This is all great info. Thank you.

-----Original Message-----
From: owner-pygame-us...@seul.org [mailto:owner-pygame-us...@seul.org] On 
Behalf Of Sam Bull
Sent: Friday, February 17, 2012 3:17 PM
To: pygame-users@seul.org
Subject: RE: [pygame] Substantial Lag

On Mon, 2012-02-13 at 02:37 -0600, Ryan Strunk wrote:
> If clock can force my program to run at a desired speed, how do I 
> program it to do so? Do I use clock.tick at a certain framerate, for 
> instance?

[Sent from wrong address, so re-posting]

Clock.tick(fps) effectively sleeps your program to keep it running at a desired 
framerate. So, if you run clock.tick(10), it would try to maintain 10 fps, by 
sleeping your program for upto 100ms. If the last call to clock.tick() was 10ms 
earlier, meaning it's taken your code 10ms to run a frame, then it will sleep 
your program for 90ms, in order to regulate it at 10 fps.
        So, this is more flexible than simply using time.sleep(100). If your 
code took 10ms to run, then you run sleep(100) on top of that, it's 110ms per 
frame, and you're dropping to 9 fps. So clock.tick(fps) is preferred.
        If you don't pass a framerate, then it simply returns the time passed 
since the last tick, and does not sleep at all, and so will max out the CPU 
usage.

◆ **Brief**: Write the next part of the mailing-list reply about pygame's clock.tick, picking up after its last sentence. The rows that come after the mailing-list reply about clock.tick have nothing to do with it.

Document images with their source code
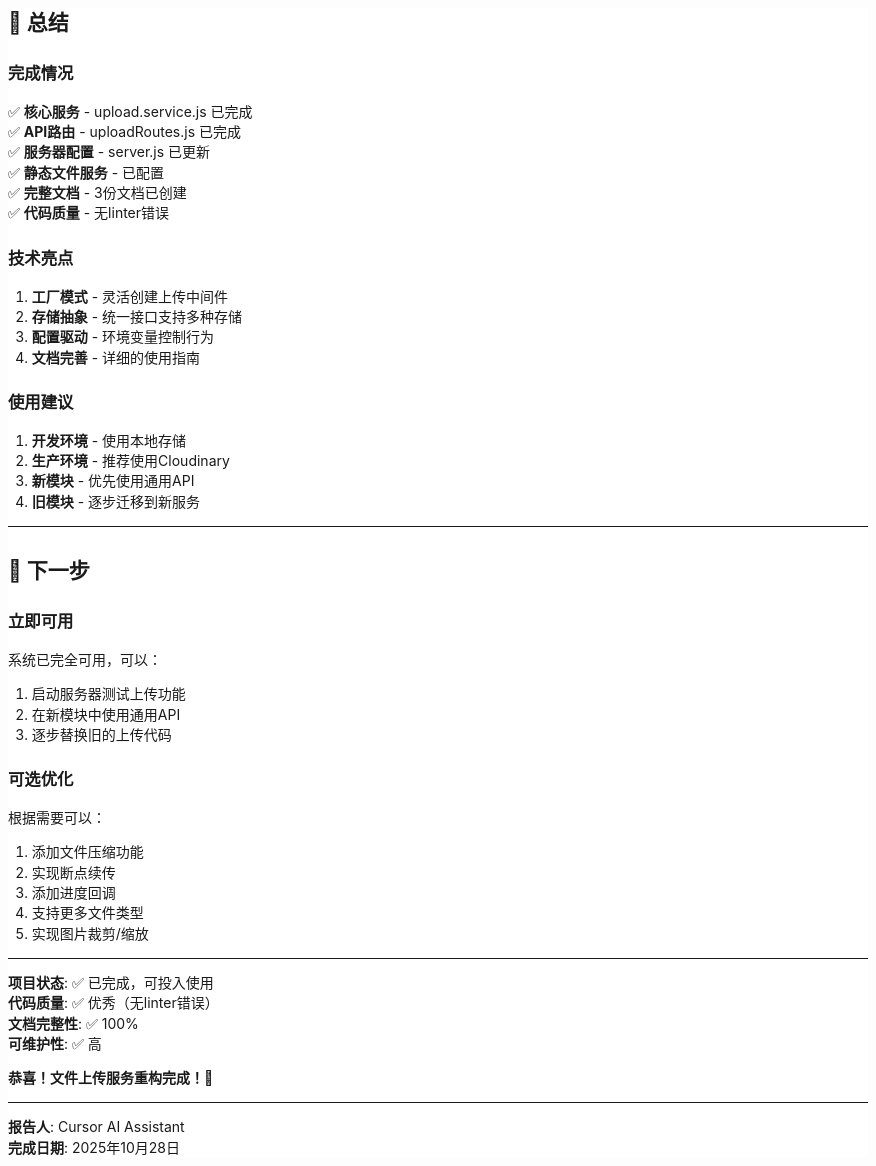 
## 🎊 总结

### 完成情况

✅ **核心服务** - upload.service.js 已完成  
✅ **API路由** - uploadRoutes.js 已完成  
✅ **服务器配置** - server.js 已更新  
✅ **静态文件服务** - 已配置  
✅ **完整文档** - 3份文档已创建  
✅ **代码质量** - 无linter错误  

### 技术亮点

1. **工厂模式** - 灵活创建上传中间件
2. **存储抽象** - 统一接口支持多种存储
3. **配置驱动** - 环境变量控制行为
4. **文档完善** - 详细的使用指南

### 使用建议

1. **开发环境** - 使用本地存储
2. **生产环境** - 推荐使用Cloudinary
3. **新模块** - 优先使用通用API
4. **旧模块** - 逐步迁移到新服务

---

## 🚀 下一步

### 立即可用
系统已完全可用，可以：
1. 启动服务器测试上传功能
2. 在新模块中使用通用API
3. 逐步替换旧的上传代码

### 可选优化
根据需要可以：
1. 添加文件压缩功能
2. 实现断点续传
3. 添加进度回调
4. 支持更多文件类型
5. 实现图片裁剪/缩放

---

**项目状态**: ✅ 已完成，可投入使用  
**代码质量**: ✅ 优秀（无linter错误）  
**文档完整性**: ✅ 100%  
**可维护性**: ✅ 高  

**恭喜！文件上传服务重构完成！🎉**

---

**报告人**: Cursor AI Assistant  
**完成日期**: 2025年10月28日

---

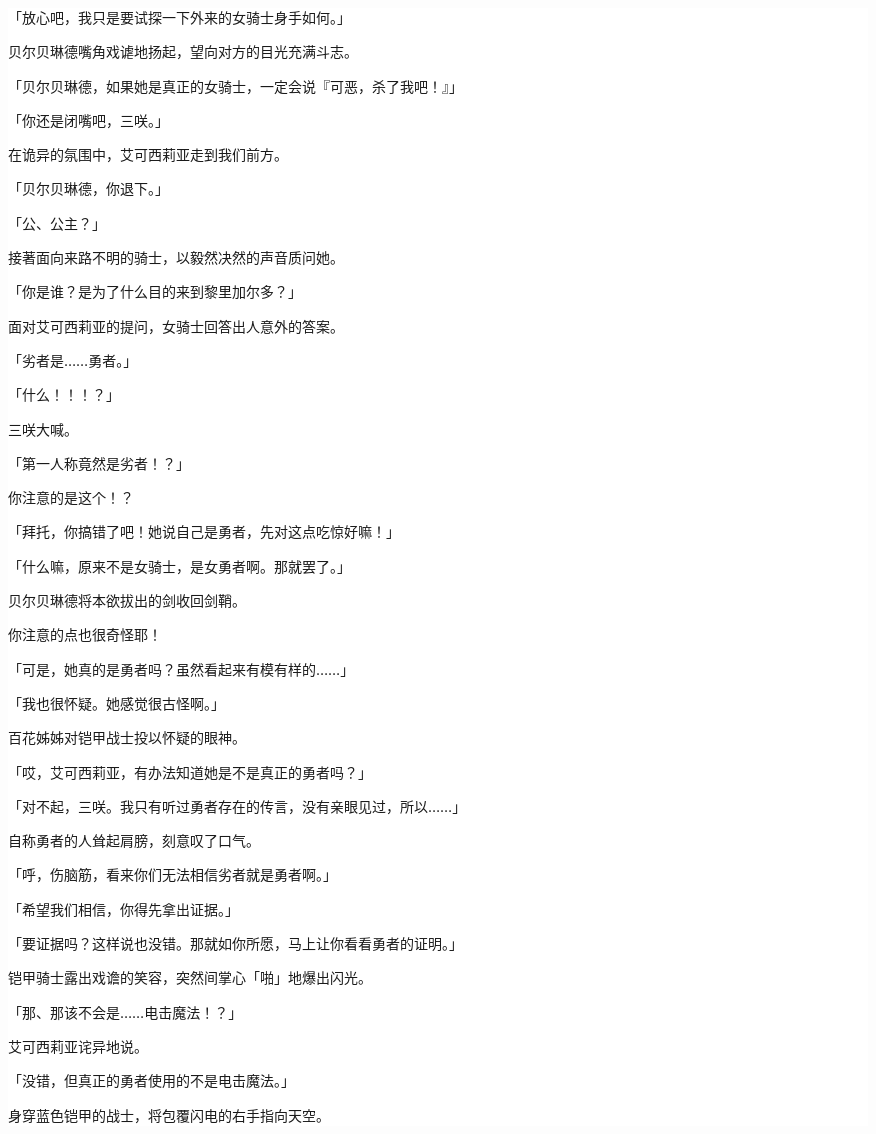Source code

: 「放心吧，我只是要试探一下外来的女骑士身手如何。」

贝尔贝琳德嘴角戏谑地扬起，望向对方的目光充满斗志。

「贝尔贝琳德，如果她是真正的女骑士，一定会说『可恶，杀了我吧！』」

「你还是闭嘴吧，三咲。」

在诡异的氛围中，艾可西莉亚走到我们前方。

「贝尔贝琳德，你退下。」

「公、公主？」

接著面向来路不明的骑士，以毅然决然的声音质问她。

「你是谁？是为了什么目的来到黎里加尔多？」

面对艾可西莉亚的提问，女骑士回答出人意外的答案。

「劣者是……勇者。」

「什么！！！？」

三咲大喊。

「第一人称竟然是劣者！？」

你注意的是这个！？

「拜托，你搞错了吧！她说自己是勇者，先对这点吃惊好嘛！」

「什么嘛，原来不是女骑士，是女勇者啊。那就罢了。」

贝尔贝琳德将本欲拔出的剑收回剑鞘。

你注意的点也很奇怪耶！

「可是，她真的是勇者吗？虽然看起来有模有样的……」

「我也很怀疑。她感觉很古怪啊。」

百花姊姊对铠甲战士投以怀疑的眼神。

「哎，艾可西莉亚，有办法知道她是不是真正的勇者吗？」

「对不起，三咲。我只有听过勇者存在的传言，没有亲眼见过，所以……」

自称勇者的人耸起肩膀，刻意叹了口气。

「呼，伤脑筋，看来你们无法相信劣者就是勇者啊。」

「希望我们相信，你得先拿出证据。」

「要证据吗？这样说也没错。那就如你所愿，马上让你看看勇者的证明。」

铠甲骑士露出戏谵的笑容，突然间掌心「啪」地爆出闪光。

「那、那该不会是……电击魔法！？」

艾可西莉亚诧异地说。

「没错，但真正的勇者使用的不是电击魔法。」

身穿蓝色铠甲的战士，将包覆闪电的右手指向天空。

* * *

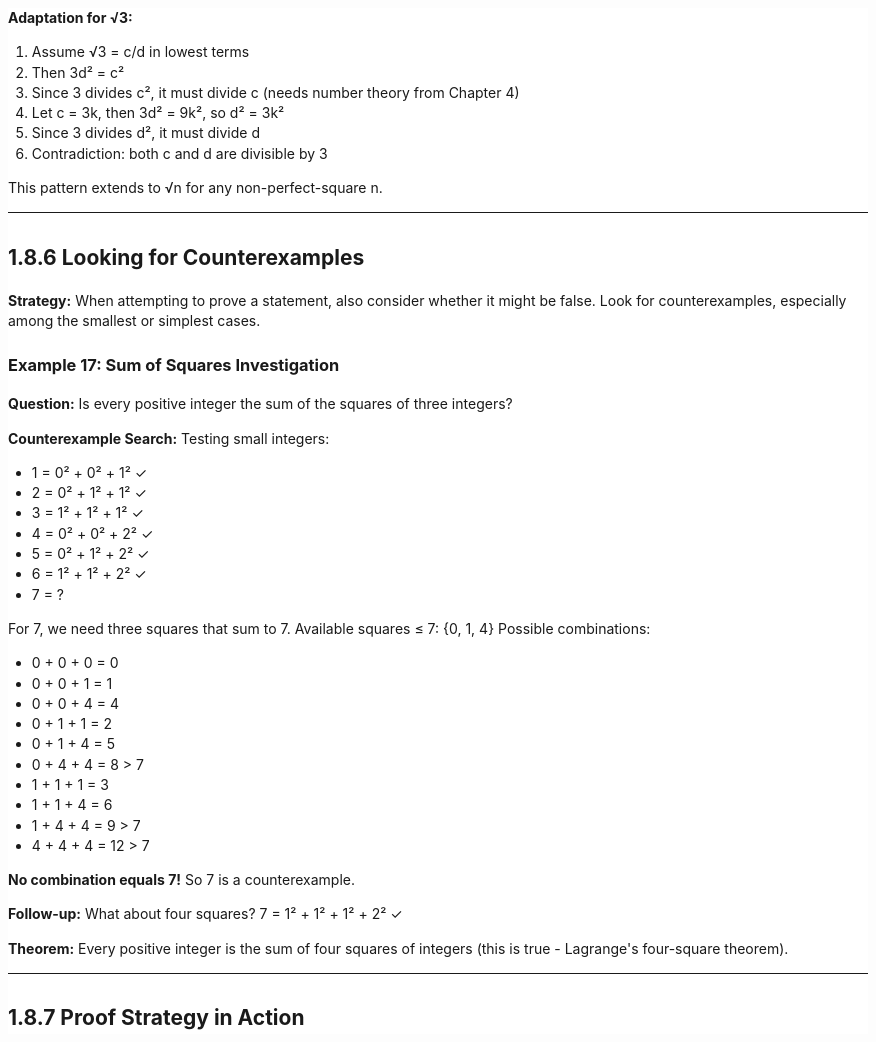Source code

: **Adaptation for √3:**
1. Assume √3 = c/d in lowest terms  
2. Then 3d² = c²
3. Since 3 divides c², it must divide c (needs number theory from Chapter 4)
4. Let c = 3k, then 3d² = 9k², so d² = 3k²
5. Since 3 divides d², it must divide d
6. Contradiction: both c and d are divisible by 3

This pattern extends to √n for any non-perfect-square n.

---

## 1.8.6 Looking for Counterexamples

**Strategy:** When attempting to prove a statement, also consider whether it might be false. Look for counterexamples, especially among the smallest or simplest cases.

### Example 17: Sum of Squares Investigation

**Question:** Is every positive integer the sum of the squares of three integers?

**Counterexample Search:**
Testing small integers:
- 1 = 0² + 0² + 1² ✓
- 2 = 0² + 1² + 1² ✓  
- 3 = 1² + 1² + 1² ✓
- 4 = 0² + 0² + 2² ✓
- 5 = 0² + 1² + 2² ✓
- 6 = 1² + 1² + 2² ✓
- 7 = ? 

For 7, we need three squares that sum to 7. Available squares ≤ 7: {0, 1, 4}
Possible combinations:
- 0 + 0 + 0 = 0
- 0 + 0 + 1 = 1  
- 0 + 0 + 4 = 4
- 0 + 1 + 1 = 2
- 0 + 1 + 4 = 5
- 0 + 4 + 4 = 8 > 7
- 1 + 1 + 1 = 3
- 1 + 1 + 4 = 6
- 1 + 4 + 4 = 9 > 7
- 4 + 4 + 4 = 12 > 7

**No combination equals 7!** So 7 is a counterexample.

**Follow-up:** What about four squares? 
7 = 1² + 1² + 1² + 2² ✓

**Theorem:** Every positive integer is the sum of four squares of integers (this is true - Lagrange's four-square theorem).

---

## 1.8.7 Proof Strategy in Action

◆ **Task answer**:
The reason tapping a key wasn't moving your character: when the game is 
sleeping for upto 200ms, as in your example, if a player presses the key down 
and releases before it finishes sleeping, then when the code runs 
get_pressed(), the key is no longer being held down, and your code doesn't move 
the character.
        Increasing the framerate will likely improve the responsiveness, but if 
you want to be certain you catch this, then you should use the pygame events. 
Here's a change to your code:

from pygame.locals import *

clock = pygame.time.Clock()
o = Output()
guy = Player()
screen = pygame.display.set_mode((640, 400)) move_left = move_right = False
while(True):
    if move_left:
        guy.move(-1)
    if move_right:
        guy.move(1)
    for event in pygame.event.get():
        if event.type == KEYDOWN:
            if event.key == K_LEFT:
                move_left = True
                guy.move(-1)
            elif event.key == K_RIGHT:
                move_right = True
                guy.move(1)
        elif event.type == KEYUP:
            if event.key == K_LEFT:
                move_left = False
            elif event.key == K_RIGHT:
                move_right = False
    clock.tick(30)

Something like that would ensure you always catch the key press. If the user 
taps the key quickly in-between frames, we would get both a KEYDOWN and a KEYUP 
event. This is why we call guy.move() when we catch the KEYDOWN event, it will 
move the character even if the move_[left/right] variable is set back to False 
in the same frame.
        If you set this to something like 2 fps, you can test that it does 
work. It should always move the character after the user taps the key, though 
at 2 fps, there would obviously be a delay before you see the character respond.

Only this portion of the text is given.